3. How we use phone numbers and SMS

We use phone numbers you provide to:

• Send transactional or security-related messages, such as one-time passwords (OTPs), verification codes, or time-limited links needed to continue enrollment or access your account, where you have requested that channel.

We do not sell your personal information. Phone numbers collected for SMS consent will not be shared with third parties or affiliates for marketing purposes. We may share information with subprocessors strictly as needed to deliver the service (for example, a telecommunications provider that delivers the SMS on our behalf), subject to contractual confidentiality and security obligations, and not for those parties' independent marketing use.

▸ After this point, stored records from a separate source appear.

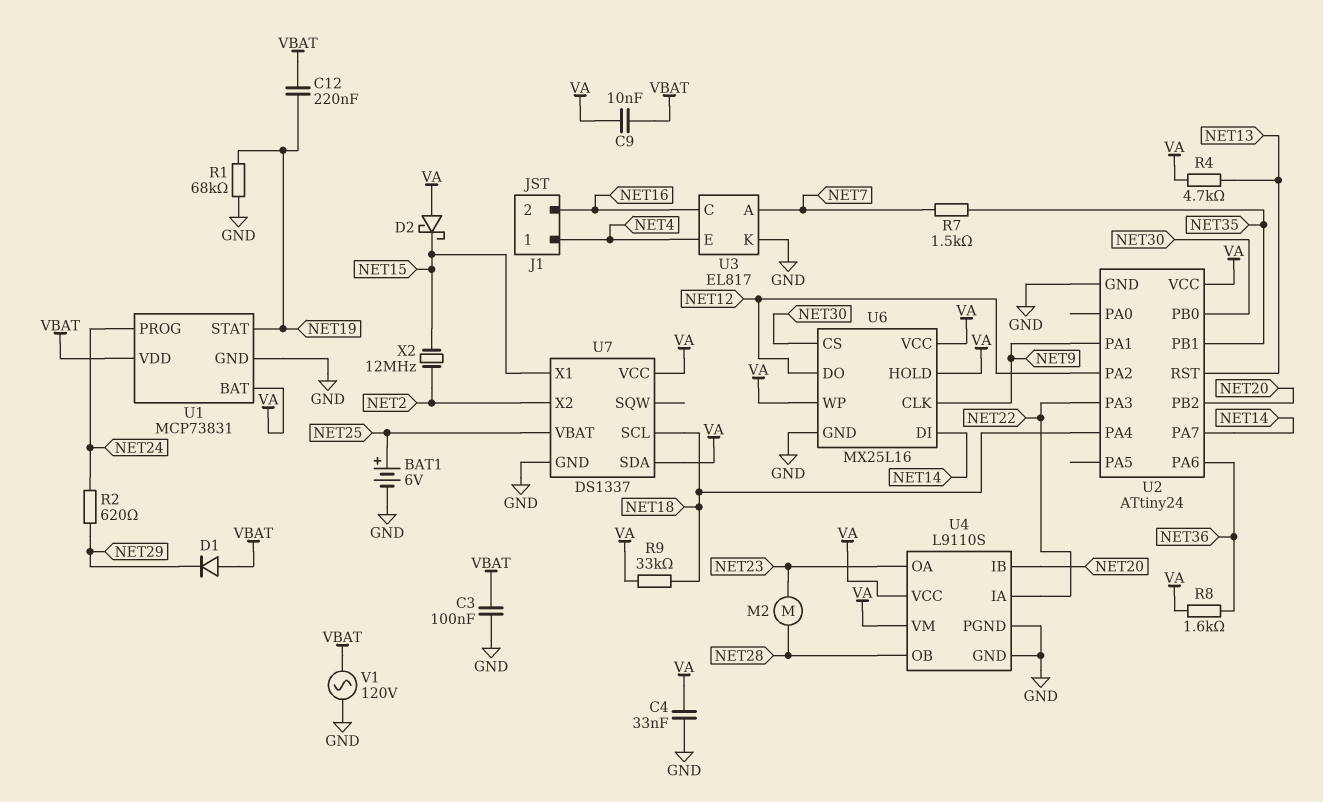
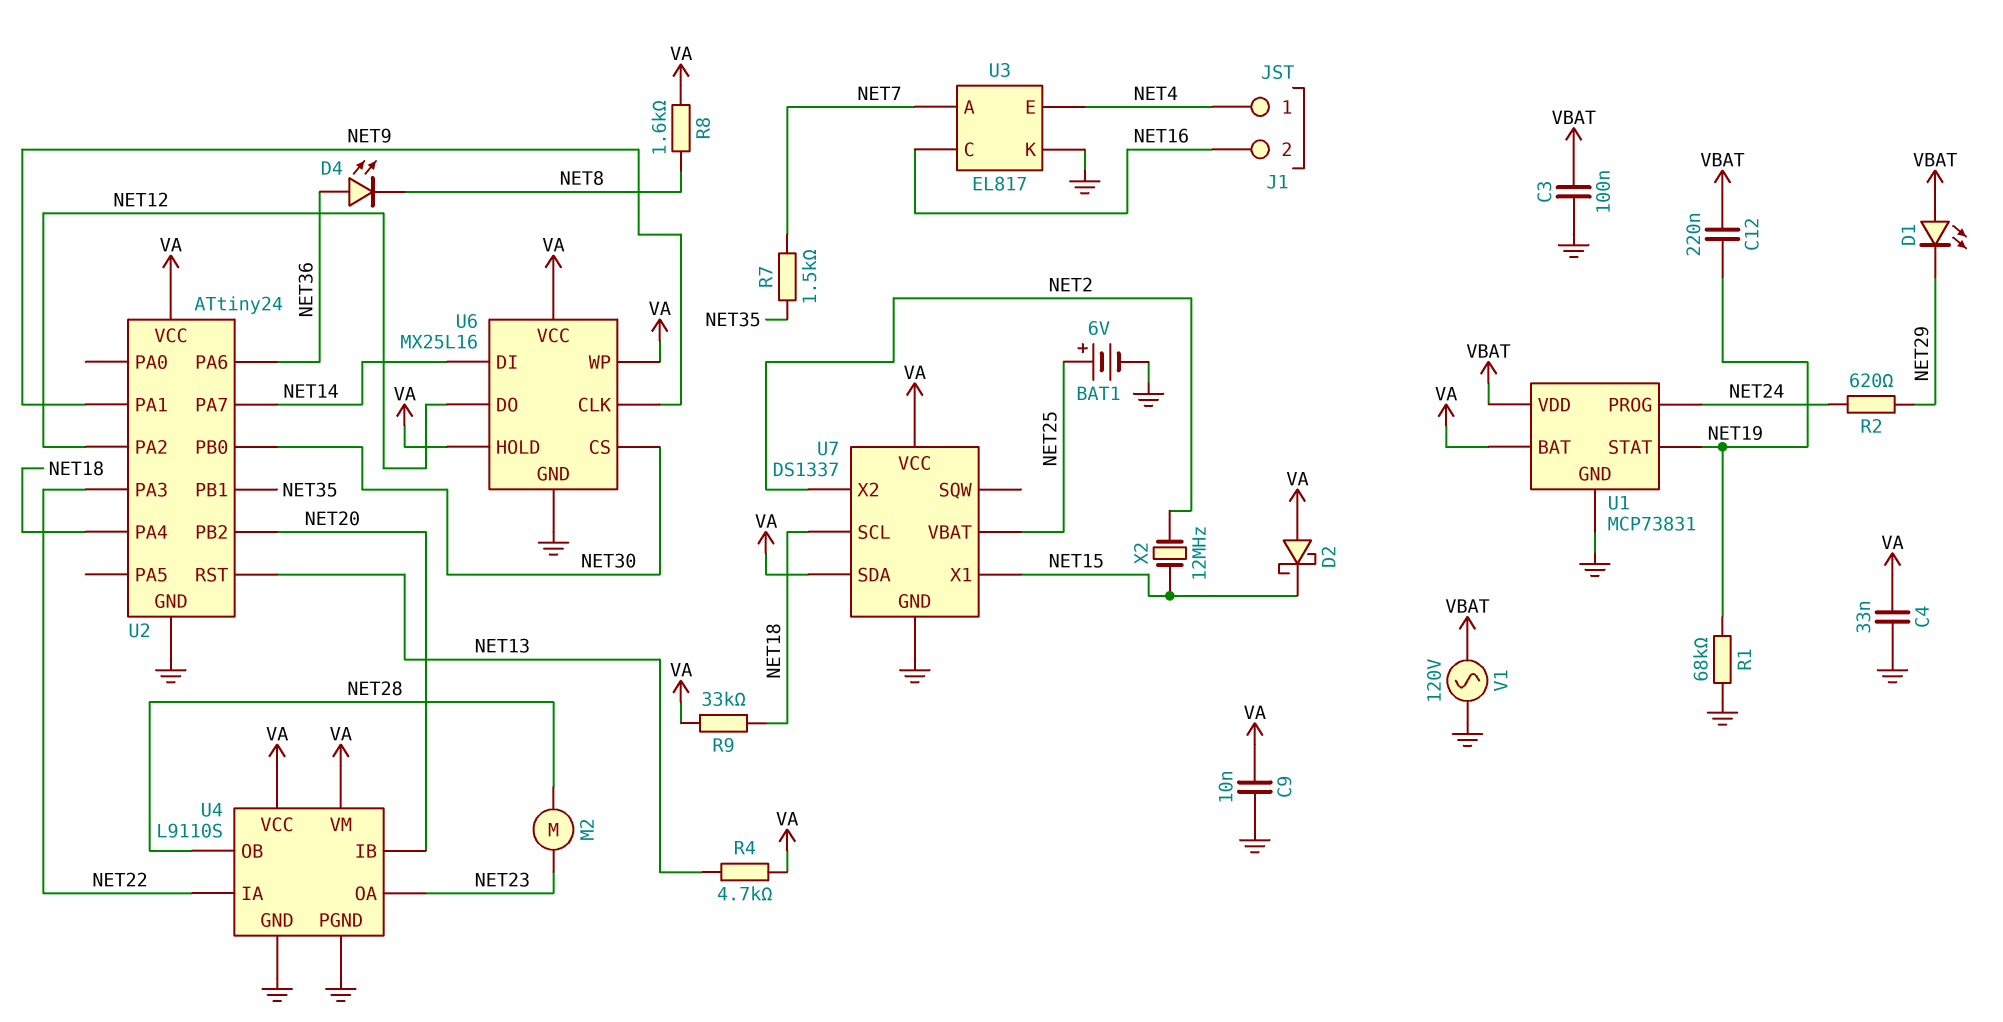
C9: 10nF (VA, VBAT) -> 10nF (GND, VA)
D1: diode (A VBAT, K NET29) -> LED (A VBAT, K NET29)
D4: none -> LED (A NET36, K NET8)
R8: 1.6k (NET36, VA) -> 1.6k (NET8, VA)

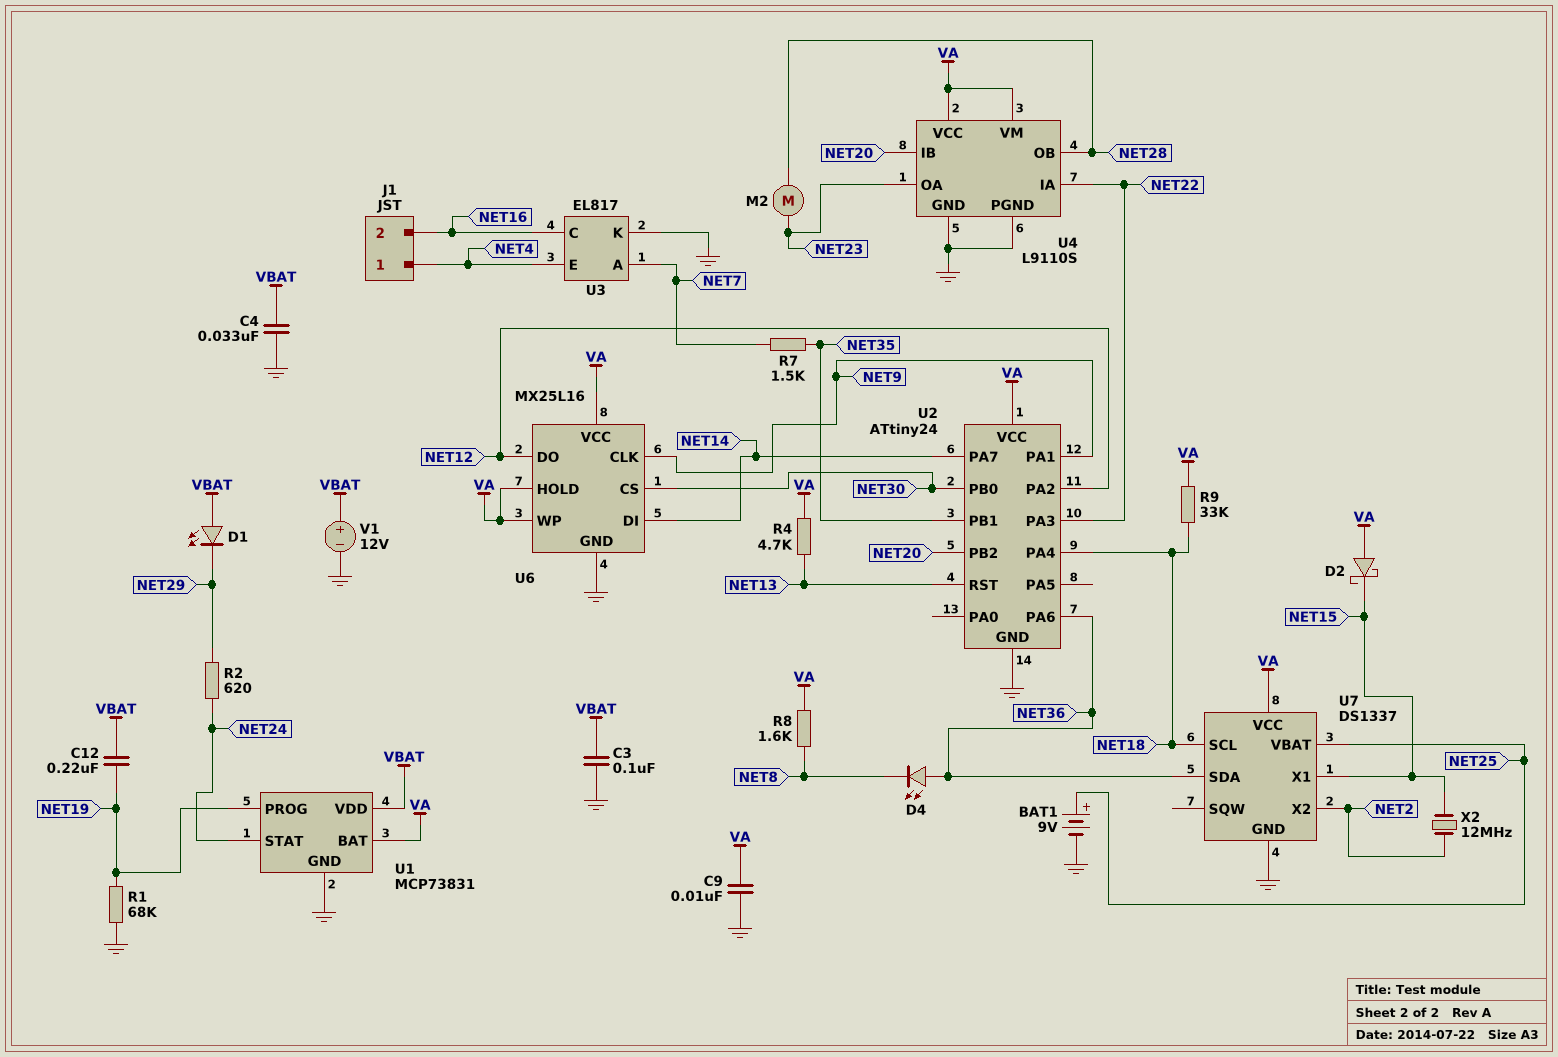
BAT1: 6V (plus NET25, minus GND) -> 9V (plus NET25, minus GND)
C4: 33nF (GND, VA) -> 33nF (GND, VBAT)
U1 pin PROG: NET24 -> NET19
U1 pin STAT: NET19 -> NET24
U7 pin SDA: VA -> NET36
V1: AC 120V (GND, VBAT) -> 12V (plus VBAT, minus GND)

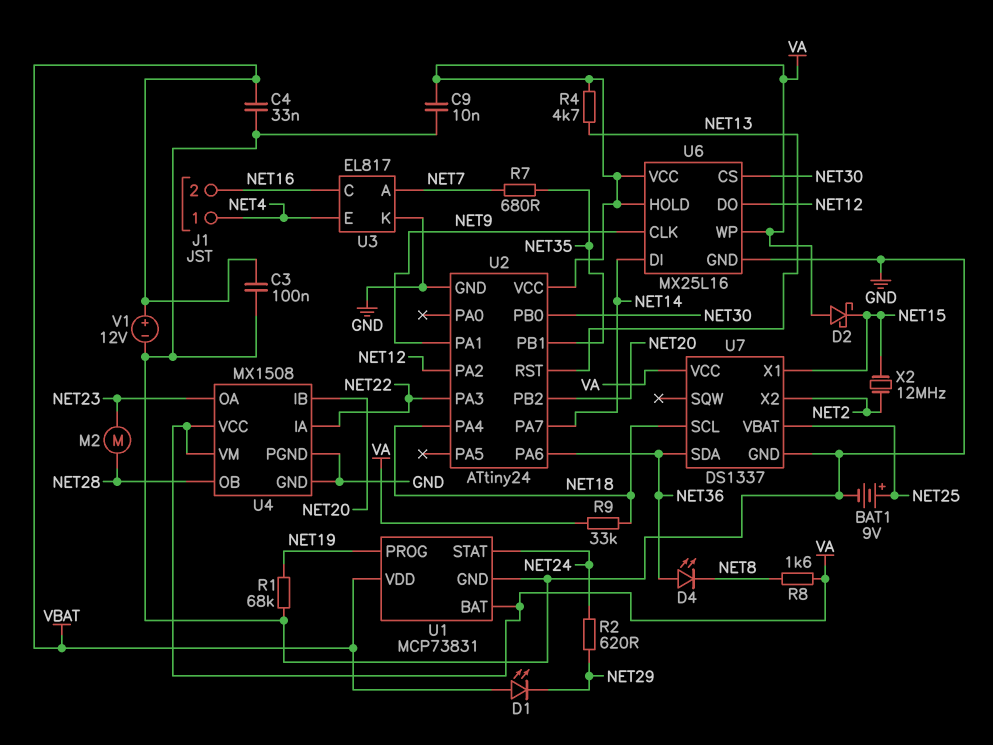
C12: 220nF (NET19, VBAT) -> none
R7: 1.5k (NET7, NET35) -> 680 (NET7, NET35)
U4: L9110S -> MX1508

4. Legal bases and retention

Where applicable law requires a legal basis, we process personal data to perform our contract with you, comply with law, protect vital interests, or pursue legitimate interests in securing and improving our services, balanced against your rights. We retain information only as long as necessary for the purposes described in this policy, to meet legal or regulatory obligations, and to resolve disputes.

5. Security

We implement administrative, technical, and organizational measures designed to protect personal information against unauthorized access, loss, or misuse. No method of transmission over the Internet is completely secure; we encourage you to use unique credentials where applicable and to protect access to your devices.

6. Your choices and rights

Depending on your jurisdiction, you may have rights to access, correct, delete, or restrict certain processing of your personal information, or to object to processing. You may also opt out of non-essential marketing communications where we offer them. SMS opt-out instructions for program messages are described in our Terms & Conditions under "SMS Terms."

7. International transfers

If you access our services from outside the country where our servers or subprocessors are located, your information may be transferred and processed in those locations. We take steps designed to ensure appropriate safeguards where required by law.

8. Children

Our services are not directed to children under the age where parental consent is required in their jurisdiction. We do not knowingly collect personal information from such children.

9. Changes to this policy

We may update this Privacy Policy from time to time. The "Last updated" date at the top reflects the most recent revision. Material changes will be communicated through the service or other appropriate means where required by law.

10. Contact

For privacy-related requests or questions, contact us through the support channels published on this website or the contact path your organization provides if you access BioSignBox through an enterprise partner.

This Privacy Policy is provided for transparency and compliance purposes and does not create rights beyond those available under applicable law. If you need a jurisdiction-specific addendum, consult your legal counsel or your organization's administrator.